Сам Мильтон признает, что всеохватывающее влияние общественного возбуждения отразилось и на нем. Вот его подлинные слова, написанные гораздо позже, но ясно указывающие нам тот путь, по которому скромные деревенские джентльмены – такие, как Кромвель – доходили до престола, а поэты-мечтатели – до политических памфлетов и ожесточенной борьбы на политической арене.

«Как только, – говорит Мильтон, – после созвания парламента (1641) дозволена была свобода, по крайней мере, свобода слова, – тотчас же раскрылись все рты против епископов. Побужденный этим, видя, что люди начинают выходить на настоящий путь свободы и, отправившись от этого начала, намерены освободить от рабства всю жизнь человеческую, я хотя и занят был тогда размышлением о других предметах, но решил обратить в эту сторону всю силу и деятельность ума, потому что с юных лет приготовился, прежде всего, не быть невеждою во всем, что относится до законов божеских и человеческих».

* * *

Нам следовало бы теперь рассмотреть политические сочинения Мильтона, но предварительно несколько слов об одном странном и несчастном событии его жизни: в 1643 году, неожиданно для самого себя, тем более неожиданно для всех знавших его, он после короткой поездки в деревню женился на семнадцатилетней девушке Мэри Поуэль, дочери сельского джентльмена Ричарда Поуэля.

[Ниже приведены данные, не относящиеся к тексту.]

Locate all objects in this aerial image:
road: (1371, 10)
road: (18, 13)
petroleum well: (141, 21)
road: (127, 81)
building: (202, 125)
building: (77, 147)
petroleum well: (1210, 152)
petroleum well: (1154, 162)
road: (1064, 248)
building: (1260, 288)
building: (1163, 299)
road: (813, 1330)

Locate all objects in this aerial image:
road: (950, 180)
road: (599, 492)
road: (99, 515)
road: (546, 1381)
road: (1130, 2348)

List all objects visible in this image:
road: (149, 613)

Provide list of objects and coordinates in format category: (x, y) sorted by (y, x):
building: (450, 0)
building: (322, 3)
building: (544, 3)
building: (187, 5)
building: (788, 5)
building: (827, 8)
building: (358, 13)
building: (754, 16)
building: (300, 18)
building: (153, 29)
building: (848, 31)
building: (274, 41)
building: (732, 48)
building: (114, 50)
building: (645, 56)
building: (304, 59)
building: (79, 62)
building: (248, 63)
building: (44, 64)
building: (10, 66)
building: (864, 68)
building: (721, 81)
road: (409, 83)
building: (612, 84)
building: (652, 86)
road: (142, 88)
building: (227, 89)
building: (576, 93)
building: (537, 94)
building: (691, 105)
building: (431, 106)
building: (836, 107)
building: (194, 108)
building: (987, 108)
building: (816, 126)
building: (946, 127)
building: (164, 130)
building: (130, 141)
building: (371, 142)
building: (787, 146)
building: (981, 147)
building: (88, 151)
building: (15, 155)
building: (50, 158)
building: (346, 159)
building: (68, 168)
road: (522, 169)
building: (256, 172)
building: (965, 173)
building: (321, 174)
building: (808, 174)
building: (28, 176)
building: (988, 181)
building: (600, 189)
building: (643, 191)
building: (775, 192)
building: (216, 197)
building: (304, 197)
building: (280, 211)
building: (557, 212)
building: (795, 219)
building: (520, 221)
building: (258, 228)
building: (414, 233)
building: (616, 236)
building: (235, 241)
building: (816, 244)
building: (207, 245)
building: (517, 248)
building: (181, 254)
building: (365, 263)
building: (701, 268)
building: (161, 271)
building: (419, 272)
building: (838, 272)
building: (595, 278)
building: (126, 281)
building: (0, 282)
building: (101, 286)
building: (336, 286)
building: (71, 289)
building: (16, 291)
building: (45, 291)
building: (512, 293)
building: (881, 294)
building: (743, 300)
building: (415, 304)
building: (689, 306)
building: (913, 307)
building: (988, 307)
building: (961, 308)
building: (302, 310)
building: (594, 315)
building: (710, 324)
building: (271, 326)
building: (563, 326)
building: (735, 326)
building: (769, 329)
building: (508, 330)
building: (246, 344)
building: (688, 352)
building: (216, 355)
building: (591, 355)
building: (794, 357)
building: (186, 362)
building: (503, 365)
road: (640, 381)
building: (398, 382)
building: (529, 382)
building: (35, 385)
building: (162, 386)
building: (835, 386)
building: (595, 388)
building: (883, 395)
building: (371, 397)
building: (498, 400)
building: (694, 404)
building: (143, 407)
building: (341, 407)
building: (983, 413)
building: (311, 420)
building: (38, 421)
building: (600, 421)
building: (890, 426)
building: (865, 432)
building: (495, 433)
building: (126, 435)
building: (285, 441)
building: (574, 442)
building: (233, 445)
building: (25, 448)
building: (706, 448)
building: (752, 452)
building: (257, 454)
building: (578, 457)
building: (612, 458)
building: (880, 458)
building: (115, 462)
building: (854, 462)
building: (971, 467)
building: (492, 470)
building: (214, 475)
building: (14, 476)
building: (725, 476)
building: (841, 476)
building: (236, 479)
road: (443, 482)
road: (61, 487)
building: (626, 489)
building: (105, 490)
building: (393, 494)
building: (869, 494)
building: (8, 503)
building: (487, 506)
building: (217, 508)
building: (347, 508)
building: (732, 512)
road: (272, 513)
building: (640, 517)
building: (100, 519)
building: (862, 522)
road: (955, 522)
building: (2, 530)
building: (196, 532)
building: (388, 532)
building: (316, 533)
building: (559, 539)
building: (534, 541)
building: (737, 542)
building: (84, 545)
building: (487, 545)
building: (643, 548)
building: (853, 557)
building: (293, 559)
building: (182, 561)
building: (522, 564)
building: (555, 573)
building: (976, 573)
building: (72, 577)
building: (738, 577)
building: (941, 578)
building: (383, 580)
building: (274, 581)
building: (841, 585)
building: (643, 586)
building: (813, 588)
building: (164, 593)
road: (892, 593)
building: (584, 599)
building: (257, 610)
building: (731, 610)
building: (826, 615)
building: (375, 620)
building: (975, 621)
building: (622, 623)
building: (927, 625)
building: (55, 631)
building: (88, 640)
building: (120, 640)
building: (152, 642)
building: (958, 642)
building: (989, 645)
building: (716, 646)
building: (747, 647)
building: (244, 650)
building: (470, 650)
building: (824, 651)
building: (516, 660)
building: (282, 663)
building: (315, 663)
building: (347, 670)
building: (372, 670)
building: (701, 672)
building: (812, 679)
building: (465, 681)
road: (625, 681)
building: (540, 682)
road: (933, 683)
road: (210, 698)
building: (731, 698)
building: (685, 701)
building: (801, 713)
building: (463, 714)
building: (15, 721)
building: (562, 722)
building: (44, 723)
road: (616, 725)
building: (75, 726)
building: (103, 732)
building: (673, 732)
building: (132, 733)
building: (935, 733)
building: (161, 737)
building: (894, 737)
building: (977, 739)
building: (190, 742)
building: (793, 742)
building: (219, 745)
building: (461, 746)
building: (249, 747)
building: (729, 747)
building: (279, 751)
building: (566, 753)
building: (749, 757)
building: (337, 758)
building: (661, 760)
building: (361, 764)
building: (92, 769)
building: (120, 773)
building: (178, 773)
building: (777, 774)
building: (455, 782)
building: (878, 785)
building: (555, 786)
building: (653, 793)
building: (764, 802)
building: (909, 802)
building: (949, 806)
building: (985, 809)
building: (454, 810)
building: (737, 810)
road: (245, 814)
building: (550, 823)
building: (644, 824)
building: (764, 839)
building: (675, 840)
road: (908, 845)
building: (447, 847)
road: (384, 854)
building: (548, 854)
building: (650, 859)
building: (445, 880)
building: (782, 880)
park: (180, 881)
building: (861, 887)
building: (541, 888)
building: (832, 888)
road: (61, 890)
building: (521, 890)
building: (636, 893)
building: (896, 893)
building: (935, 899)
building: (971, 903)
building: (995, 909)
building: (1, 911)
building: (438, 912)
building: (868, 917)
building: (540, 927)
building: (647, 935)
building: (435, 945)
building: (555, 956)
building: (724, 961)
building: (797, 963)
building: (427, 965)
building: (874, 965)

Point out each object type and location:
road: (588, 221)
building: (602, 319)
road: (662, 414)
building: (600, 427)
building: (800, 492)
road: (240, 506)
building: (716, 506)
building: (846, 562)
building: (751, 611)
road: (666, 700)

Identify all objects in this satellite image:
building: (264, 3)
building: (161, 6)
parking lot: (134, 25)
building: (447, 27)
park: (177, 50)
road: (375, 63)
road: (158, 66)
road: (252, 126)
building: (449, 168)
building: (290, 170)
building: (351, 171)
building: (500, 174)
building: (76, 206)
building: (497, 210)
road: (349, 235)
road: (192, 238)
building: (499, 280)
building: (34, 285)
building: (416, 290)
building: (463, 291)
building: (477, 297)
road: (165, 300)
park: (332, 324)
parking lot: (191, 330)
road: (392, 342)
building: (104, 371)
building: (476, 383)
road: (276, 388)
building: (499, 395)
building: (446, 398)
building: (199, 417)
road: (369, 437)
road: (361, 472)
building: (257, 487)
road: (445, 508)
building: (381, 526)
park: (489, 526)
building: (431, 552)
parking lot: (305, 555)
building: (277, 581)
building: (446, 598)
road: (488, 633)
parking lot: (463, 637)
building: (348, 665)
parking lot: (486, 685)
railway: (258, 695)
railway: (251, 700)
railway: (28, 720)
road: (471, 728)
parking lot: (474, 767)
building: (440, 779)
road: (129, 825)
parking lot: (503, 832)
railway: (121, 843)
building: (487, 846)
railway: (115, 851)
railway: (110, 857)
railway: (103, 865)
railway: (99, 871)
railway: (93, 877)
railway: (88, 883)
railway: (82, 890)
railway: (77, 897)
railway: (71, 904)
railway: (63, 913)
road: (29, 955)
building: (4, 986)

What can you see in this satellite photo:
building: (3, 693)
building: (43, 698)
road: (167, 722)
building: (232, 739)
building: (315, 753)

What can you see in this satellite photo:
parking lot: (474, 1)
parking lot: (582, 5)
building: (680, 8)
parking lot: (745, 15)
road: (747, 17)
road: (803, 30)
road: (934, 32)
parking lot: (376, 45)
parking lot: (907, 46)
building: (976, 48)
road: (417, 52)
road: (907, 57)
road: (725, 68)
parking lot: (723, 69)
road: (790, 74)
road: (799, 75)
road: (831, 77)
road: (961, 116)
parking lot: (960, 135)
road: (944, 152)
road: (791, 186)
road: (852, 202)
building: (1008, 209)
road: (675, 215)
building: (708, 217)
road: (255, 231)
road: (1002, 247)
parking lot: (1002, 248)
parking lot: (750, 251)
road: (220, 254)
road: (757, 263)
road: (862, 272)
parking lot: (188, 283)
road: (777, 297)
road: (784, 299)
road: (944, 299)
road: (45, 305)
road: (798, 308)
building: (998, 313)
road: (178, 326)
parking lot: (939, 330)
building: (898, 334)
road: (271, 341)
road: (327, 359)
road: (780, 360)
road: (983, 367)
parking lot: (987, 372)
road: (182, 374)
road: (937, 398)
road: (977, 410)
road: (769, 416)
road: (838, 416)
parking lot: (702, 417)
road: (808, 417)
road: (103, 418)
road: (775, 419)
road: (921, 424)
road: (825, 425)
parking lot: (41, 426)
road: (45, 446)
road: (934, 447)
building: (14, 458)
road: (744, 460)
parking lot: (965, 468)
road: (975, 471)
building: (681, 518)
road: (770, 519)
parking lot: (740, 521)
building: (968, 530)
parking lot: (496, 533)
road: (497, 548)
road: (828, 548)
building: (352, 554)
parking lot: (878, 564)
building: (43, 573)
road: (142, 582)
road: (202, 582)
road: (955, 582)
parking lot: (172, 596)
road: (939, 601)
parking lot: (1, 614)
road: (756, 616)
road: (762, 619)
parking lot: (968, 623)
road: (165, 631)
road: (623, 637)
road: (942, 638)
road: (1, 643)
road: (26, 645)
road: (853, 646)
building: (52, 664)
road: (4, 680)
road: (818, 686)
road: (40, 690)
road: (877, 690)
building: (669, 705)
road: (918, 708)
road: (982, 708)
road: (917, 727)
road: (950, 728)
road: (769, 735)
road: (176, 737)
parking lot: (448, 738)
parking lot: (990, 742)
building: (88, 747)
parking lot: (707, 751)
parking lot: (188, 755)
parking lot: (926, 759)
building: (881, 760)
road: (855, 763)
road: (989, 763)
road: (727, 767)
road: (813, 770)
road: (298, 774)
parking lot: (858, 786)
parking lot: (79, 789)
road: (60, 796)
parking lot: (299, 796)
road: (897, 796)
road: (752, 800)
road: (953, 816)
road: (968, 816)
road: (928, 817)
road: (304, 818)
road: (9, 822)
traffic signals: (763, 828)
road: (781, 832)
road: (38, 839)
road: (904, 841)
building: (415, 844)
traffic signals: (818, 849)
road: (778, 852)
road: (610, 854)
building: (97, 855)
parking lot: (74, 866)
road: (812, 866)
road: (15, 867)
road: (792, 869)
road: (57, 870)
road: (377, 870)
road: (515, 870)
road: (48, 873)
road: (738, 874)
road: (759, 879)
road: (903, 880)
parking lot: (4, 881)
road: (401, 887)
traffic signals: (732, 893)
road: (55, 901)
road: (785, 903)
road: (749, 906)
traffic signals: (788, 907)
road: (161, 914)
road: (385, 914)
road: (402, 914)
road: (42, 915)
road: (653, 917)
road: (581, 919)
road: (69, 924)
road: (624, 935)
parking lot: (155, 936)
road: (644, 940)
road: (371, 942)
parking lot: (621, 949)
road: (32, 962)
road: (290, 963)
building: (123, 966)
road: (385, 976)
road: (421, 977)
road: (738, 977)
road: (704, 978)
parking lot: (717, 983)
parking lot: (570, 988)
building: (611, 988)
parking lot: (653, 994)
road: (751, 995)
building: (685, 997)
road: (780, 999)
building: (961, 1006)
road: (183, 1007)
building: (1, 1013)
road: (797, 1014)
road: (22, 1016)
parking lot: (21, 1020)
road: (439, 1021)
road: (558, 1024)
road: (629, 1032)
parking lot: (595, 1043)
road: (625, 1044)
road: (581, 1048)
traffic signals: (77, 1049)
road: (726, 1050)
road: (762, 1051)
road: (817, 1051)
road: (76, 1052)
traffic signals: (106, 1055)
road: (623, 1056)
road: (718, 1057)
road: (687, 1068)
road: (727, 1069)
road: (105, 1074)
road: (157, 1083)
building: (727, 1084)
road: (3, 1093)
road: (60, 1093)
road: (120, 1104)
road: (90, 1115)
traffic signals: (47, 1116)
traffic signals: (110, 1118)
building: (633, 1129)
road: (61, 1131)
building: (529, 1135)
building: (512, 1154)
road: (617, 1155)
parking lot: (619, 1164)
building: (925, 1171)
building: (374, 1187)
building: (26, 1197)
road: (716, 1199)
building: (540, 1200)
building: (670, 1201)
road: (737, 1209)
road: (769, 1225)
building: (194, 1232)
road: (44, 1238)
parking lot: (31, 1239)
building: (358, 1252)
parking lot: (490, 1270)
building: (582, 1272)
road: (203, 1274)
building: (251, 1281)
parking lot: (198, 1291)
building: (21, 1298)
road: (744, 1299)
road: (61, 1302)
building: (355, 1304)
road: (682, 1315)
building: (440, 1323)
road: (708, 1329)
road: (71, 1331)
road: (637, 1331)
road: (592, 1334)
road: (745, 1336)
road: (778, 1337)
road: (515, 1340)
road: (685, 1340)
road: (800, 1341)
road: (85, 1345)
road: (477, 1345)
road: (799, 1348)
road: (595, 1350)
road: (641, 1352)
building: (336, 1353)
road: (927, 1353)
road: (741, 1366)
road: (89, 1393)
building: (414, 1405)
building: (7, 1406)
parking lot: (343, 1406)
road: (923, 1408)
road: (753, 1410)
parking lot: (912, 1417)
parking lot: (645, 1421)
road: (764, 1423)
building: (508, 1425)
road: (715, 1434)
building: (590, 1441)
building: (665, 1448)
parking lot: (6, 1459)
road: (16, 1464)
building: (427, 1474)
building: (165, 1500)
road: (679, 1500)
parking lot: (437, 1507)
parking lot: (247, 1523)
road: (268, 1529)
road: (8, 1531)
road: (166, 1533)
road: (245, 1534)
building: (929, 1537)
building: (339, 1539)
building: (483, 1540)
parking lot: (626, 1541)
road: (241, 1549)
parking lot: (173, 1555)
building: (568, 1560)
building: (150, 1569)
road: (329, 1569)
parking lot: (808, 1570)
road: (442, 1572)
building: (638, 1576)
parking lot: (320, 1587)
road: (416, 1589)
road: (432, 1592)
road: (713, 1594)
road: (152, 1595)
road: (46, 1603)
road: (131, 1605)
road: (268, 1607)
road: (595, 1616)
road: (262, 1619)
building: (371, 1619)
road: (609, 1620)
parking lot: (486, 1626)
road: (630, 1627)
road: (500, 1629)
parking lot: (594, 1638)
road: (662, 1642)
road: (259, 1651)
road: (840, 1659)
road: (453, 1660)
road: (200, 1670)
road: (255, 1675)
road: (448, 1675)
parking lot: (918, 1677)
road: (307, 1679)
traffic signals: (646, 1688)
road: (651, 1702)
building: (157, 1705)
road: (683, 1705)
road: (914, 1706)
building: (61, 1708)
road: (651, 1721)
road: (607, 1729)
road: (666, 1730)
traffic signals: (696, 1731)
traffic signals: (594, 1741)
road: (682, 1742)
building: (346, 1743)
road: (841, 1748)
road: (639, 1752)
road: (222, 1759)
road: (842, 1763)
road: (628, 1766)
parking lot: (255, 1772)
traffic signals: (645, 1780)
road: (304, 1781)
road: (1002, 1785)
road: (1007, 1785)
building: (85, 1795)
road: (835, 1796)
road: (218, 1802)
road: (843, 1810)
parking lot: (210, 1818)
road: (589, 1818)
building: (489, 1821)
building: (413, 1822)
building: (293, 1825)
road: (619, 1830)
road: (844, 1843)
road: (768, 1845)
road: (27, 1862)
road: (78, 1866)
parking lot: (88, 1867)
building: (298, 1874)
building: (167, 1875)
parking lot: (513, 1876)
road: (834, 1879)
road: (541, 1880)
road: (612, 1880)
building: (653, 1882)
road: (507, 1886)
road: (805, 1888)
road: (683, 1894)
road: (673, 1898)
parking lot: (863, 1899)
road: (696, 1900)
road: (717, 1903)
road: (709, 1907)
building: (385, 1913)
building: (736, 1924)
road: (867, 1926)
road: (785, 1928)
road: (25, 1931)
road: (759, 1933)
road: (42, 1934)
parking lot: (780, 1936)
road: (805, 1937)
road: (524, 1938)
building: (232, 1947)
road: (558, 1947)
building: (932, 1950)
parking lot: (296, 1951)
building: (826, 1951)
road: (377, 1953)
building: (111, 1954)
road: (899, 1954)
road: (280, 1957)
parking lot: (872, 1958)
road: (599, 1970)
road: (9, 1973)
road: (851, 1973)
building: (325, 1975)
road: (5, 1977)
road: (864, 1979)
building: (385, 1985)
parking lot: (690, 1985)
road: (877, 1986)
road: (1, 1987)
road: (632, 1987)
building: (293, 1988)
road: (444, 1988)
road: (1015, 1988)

Многие биографы прямо или косвенно осуждают этот шаг Мильтона, находя его по меньшей мере неосторожным. С этим трудно не согласиться. Вина Мильтона, разумеется, не в том, что он женился, а в том, что он не задал себе ни малейшего труда ознакомиться со своей будущей женой. Он пришел, увидел и обвенчался. По-видимому, невеста понравилась ему как здоровая девушка, выросшая на свежем деревенском воздухе, спокойная и молчаливая, что он приписал скромности; насчет же душевных качеств он даже не справился. Ниже мы увидим, как он смотрел на женщину, пока же заметим, что его взгляды в этом случае представляли собой смесь английского с библейским. Он требовал от жены, чтобы та была хорошей хозяйкой, покорной супругой, скромной и сдержанной, и только. Посвящать жену в свои интересы и занятия он, как и большинство англичан наших дней, считал совершенно излишним и даже невозможным. Женщина всегда представлялась ему существом низшим, достойным скорее внимания и участия, чем уважения и любви. Ему и в голову не приходило, что семнадцатилетняя девушка решится идти против него.